Items listed in a dataset
────────────────────

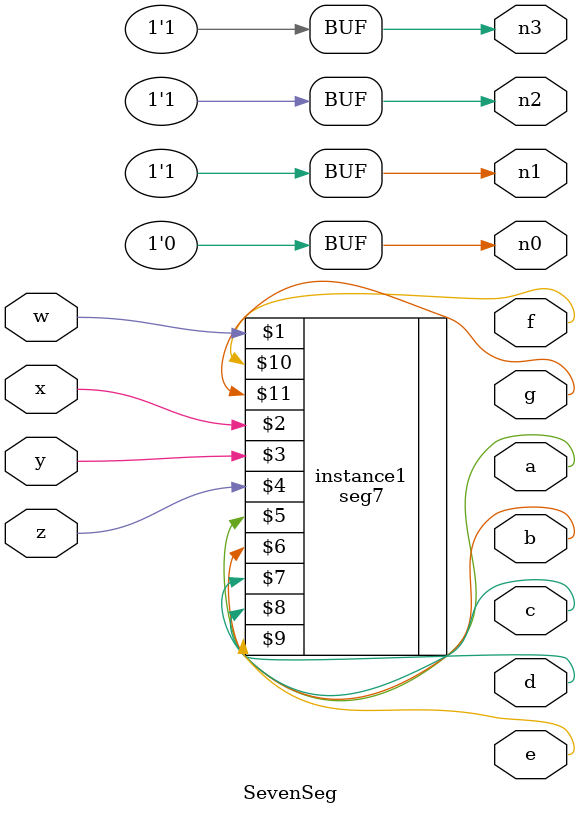
<source format=v>
`timescale 1ns / 1ps
module SevenSeg(w, x, y, z, a, b, c, d, e, f, g, n3, n2, n1, n0);

	input w, x, y, z;
	output a, b, c, d, e, f, g;
	output n3, n2, n1, n0;
	
	seg7 instance1(w, x, y, z, a, b, c, d, e, f, g);
	
	assign n3 = 1;
	assign n2 = 1;
	assign n1 = 1;
	assign n0 = 0;

endmodule

</source>
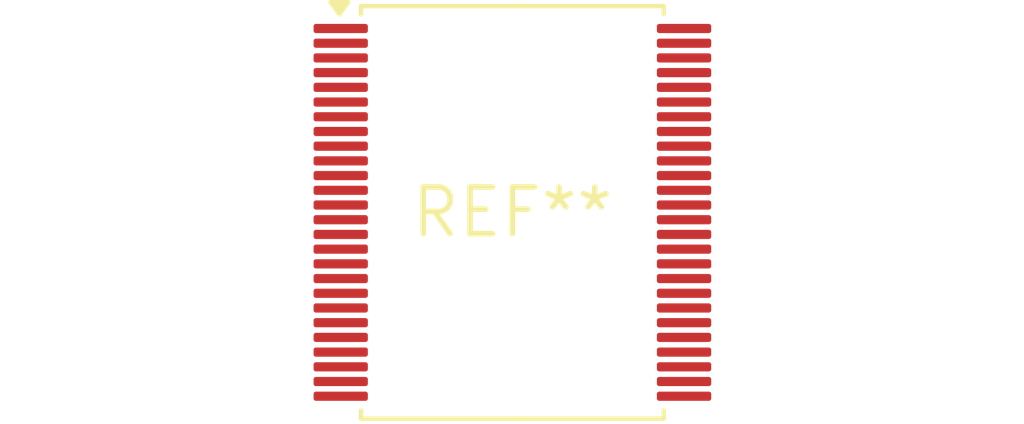
<source format=kicad_pcb>
(kicad_pcb (version 20240108) (generator pcbnew)

  (general
    (thickness 1.6)
  )

  (paper "A4")
  (layers
    (0 "F.Cu" signal)
    (31 "B.Cu" signal)
    (32 "B.Adhes" user "B.Adhesive")
    (33 "F.Adhes" user "F.Adhesive")
    (34 "B.Paste" user)
    (35 "F.Paste" user)
    (36 "B.SilkS" user "B.Silkscreen")
    (37 "F.SilkS" user "F.Silkscreen")
    (38 "B.Mask" user)
    (39 "F.Mask" user)
    (40 "Dwgs.User" user "User.Drawings")
    (41 "Cmts.User" user "User.Comments")
    (42 "Eco1.User" user "User.Eco1")
    (43 "Eco2.User" user "User.Eco2")
    (44 "Edge.Cuts" user)
    (45 "Margin" user)
    (46 "B.CrtYd" user "B.Courtyard")
    (47 "F.CrtYd" user "F.Courtyard")
    (48 "B.Fab" user)
    (49 "F.Fab" user)
    (50 "User.1" user)
    (51 "User.2" user)
    (52 "User.3" user)
    (53 "User.4" user)
    (54 "User.5" user)
    (55 "User.6" user)
    (56 "User.7" user)
    (57 "User.8" user)
    (58 "User.9" user)
  )

  (setup
    (pad_to_mask_clearance 0)
    (pcbplotparams
      (layerselection 0x00010fc_ffffffff)
      (plot_on_all_layers_selection 0x0000000_00000000)
      (disableapertmacros false)
      (usegerberextensions false)
      (usegerberattributes false)
      (usegerberadvancedattributes false)
      (creategerberjobfile false)
      (dashed_line_dash_ratio 12.000000)
      (dashed_line_gap_ratio 3.000000)
      (svgprecision 4)
      (plotframeref false)
      (viasonmask false)
      (mode 1)
      (useauxorigin false)
      (hpglpennumber 1)
      (hpglpenspeed 20)
      (hpglpendiameter 15.000000)
      (dxfpolygonmode false)
      (dxfimperialunits false)
      (dxfusepcbnewfont false)
      (psnegative false)
      (psa4output false)
      (plotreference false)
      (plotvalue false)
      (plotinvisibletext false)
      (sketchpadsonfab false)
      (subtractmaskfromsilk false)
      (outputformat 1)
      (mirror false)
      (drillshape 1)
      (scaleselection 1)
      (outputdirectory "")
    )
  )

  (net 0 "")

  (footprint "TSSOP-52_8x11mm_P0.4mm" (layer "F.Cu") (at 0 0))

)

</source>
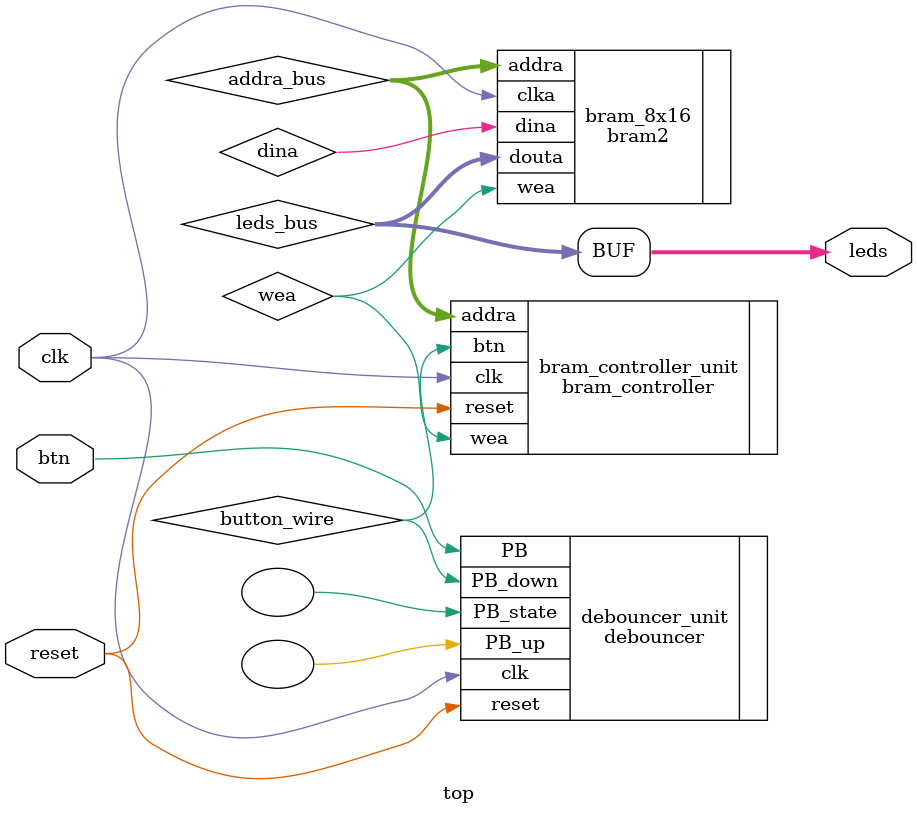
<source format=v>
`timescale 1ns / 1ps

module top(clk, reset, btn, leds);

  input wire clk;
  input reset;
  input  wire btn;
  output [7 : 0] leds;

  wire [3:0] addra_bus;
  wire [7:0] leds_bus;
  wire button_wire;

  bram_controller bram_controller_unit (
    .clk(clk), 
    .reset(reset), 
    .btn(button_wire), 
    .wea(wea), 
    .addra(addra_bus)
  );

  debouncer debouncer_unit (
    .clk(clk),     
	 .reset(reset), 
    .PB(btn), 
    .PB_state(), 
    .PB_down(button_wire), 
    .PB_up()
  );

  bram2 bram_8x16 (
    .clka(clk), // input clka
    .wea(wea), // input [0 : 0] wea
    .addra(addra_bus), // input [3 : 0] addra
    .dina(dina), // input [7 : 0] dina
    .douta(leds_bus) // output [7 : 0] douta
  );

  assign leds = leds_bus;

endmodule

</source>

────────────────────

Work instructions:
Look through the entries above and copy each line that has "CrtYd" in it.

Answer to this exercise:
    (46 "B.CrtYd" user "B.Courtyard")
    (47 "F.CrtYd" user "F.Courtyard")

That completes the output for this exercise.